En plus d’une réalisation dynamique et rythmée, qui fonce à du 100 à l’heure, le scénario n’oublie pas de nous réserver des moments de tension très réussis, à l’image de la scène de poursuite dans les couloirs de l’école déserte, à la tombée de la nuit : la voix menaçante de Robert Patrick résonne dans les haut-parleurs (« Mademoiselle Drake est priée de se présenter dans le bureau du proviseur » brrrr) tandis que ladite mademoiselle Drake essaie tant bien que mal de trouver une issue. Lorsque je regarde cette scène, je me dis : « Ça c’est du Kevin Williamson comme on l’aime ! »

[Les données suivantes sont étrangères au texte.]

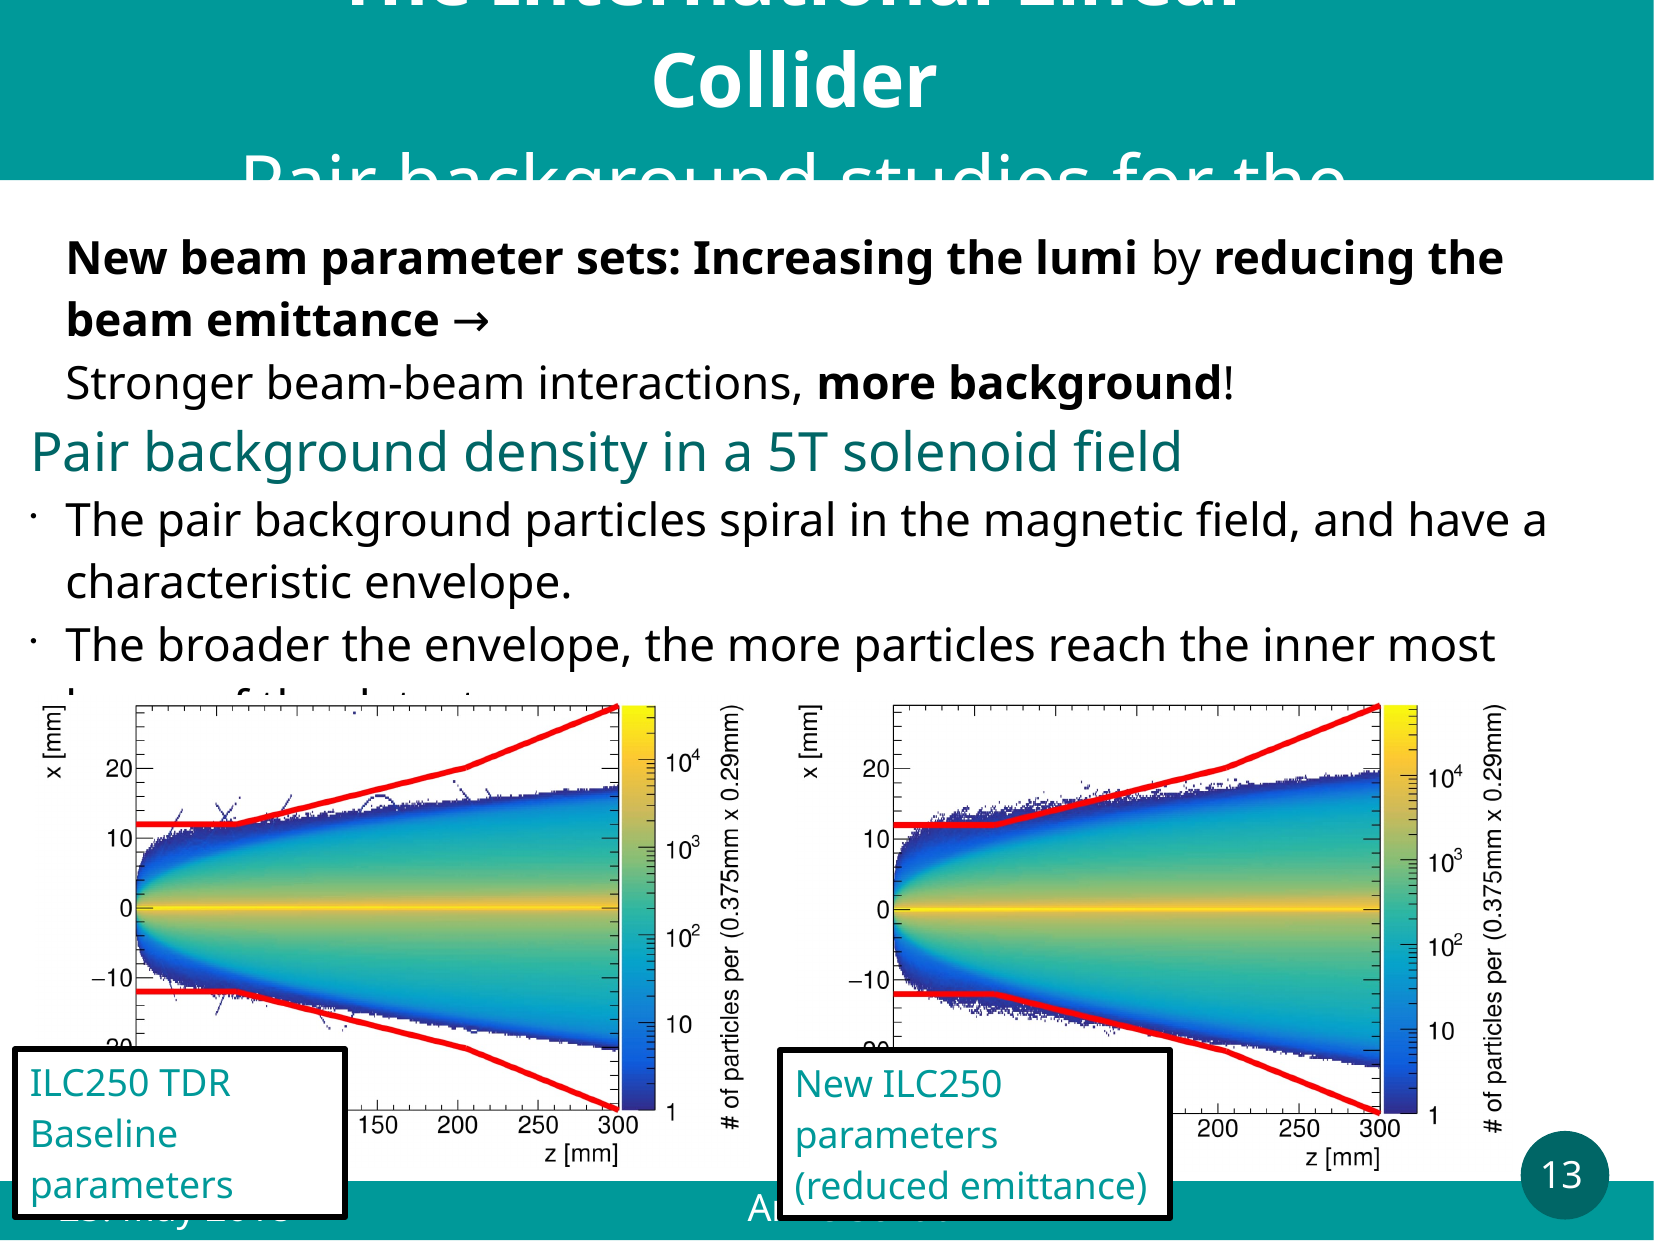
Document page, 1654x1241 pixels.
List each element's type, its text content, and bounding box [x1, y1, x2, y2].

text_box ILC250 TDR Baseline parameters [15, 1049, 346, 1172]
text_box New beam parameter sets: Increasing the lumi by reducing the beam emittance → Stronger beam-beam interactions, more background! Pair background density in a 5T solenoid field The pair background particles spiral in the magnetic field, and have a characteristic envelope. The broader the envelope, the more particles reach the inner most layers of the detector [30, 257, 1636, 706]
text_box New ILC250 parameters (reduced emittance) [779, 1050, 1171, 1173]
picture [795, 699, 1513, 1172]
title The International Linear Collider Pair background studies for the ILC250 [239, 0, 1415, 257]
picture [35, 695, 750, 1168]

Les dialogues sont particulièrement soignés, souvent incisifs, à l’image de cette infirmière scolaire qui, malade comme un chien, déclare : « Je garde mes congés maladie pour les jours où je suis en pleine forme ». En tant que prof, je me dois également de mentionner cette scène jubilatoire où une enseignante remet férocement à sa place un élève imbu de lui-même qui lui pourrit la vie depuis le début de l’année. Yeeeessss !

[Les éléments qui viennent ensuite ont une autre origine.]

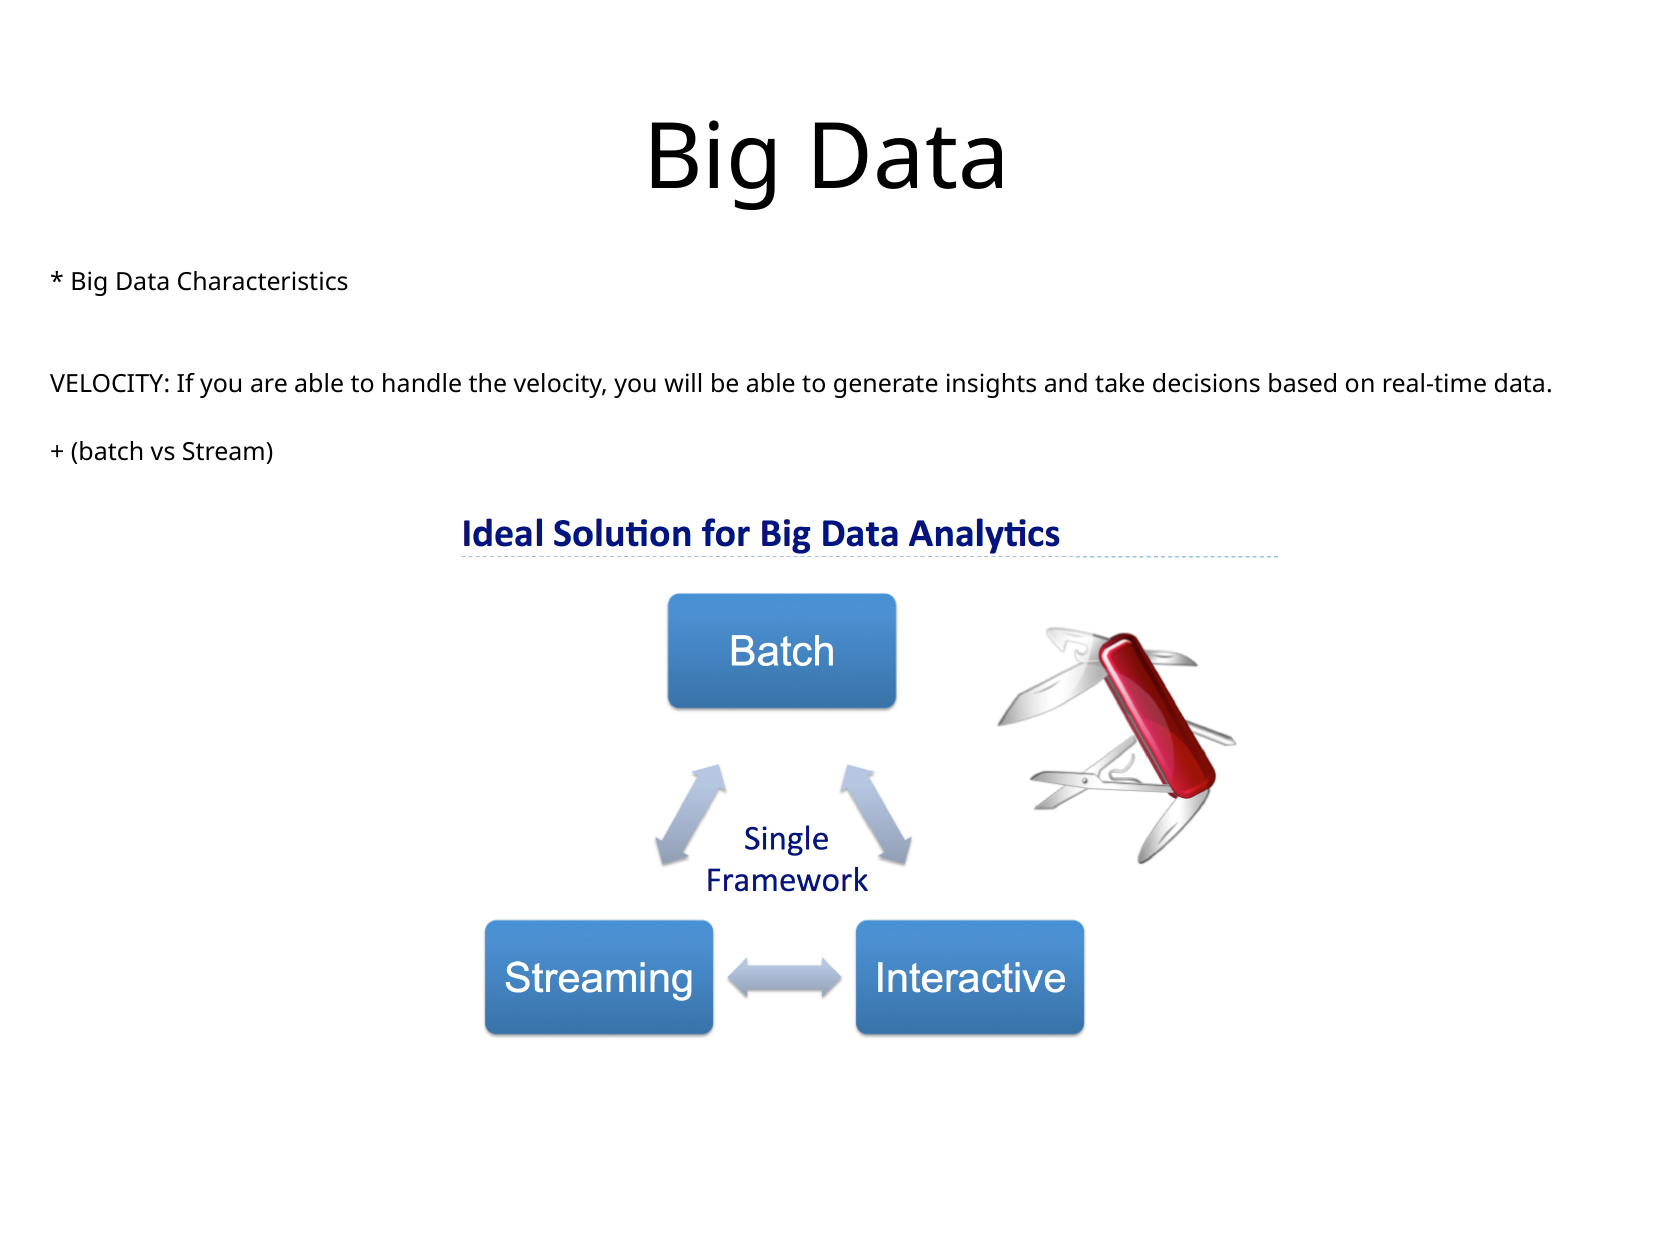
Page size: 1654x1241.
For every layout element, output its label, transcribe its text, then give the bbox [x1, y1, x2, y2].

title Big Data [82, 49, 1571, 256]
text_box * Big Data Characteristics VELOCITY: If you are able to handle the velocity, you will be able to generate insights and take decisions based on real-time data. + (batch vs Stream) [35, 256, 1571, 535]
picture [425, 496, 1314, 1116]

Par ailleurs, l’atmosphère de paranoïa inhérente à ce genre de films, où les extraterrestres prennent apparence humaine, est très bien rendue à l’écran, au travers d’un murmure, d’un regard, d’une scène qui se joue en arrière-plan. Ainsi, les adolescents, qui se soupçonnent mutuellement d’être infectés, doivent sniffer une dose de drogue (qui semble mettre hors d’état de nuire les parasites) pour prouver à tous qu’ils ne sont pas contaminés. Il s’agit là d’une scène gentiment subversive (la drogue s’avère en fin de compte salvatrice plutôt que destructrice) qui donne lieu à un chouette moment de suspense.

Coucou !

Le film est également parsemé d’amusants clins d’œil à d’autres films d’extraterrestres, tels que Alien (un des personnages se fait traiter de « Sigourney Weaver »), Independance Day, Men in Black… L’un des adolescents a même pour hypothèse que les réalisateurs qui mettent en scène des films traitant d’invasions extraterrestres, comme Spielberg, par exemple, ont pour mission de nous présenter à l’écran de gentils petits aliens tels que ET, pour qu’on ne panique pas lorsque les grands méchants extraterrestres arriveront vraiment pour nous dégommer.

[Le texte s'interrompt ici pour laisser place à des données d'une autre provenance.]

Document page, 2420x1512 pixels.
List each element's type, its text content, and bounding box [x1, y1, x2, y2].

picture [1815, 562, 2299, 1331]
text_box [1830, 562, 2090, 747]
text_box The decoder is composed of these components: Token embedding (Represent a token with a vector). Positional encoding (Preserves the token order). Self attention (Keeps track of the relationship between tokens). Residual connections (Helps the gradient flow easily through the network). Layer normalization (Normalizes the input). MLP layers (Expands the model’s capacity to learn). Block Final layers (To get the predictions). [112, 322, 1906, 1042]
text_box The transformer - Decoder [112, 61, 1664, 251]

Je conclurai en mentionnant que le film peut se regarder avec grand plaisir à plusieurs niveaux. Au premier degré, il s’agit d’une invasion extraterrestre des plus divertissantes et accrocheuses. Au second niveau de lecture, certains pourraient également voir une métaphore du passage de l’adolescence à l’âge adulte (qui implique une certaine…transformation) ou encore de la mécompréhension entre professeurs et élèves, avec des enseignants qui essaient d’inoculer savoirs et compétences aux élèves, parfois contre leur gré. On peut également y voir une volonté de rendre aux professeurs un semblant de pouvoir, eux qui sont souvent déçus de ne pouvoir concrétiser leurs projets pédagogiques, étranglés par des restrictions budgétaires et des élèves sous-motivés. Il n’est bien évidemment pas du tout obligatoire de percevoir les choses de cette manière pour apprécier le film, qui est un excellent représentant de ce que la fin des années 90 avait à nous offrir de bon en matière de cinéma d’horreur.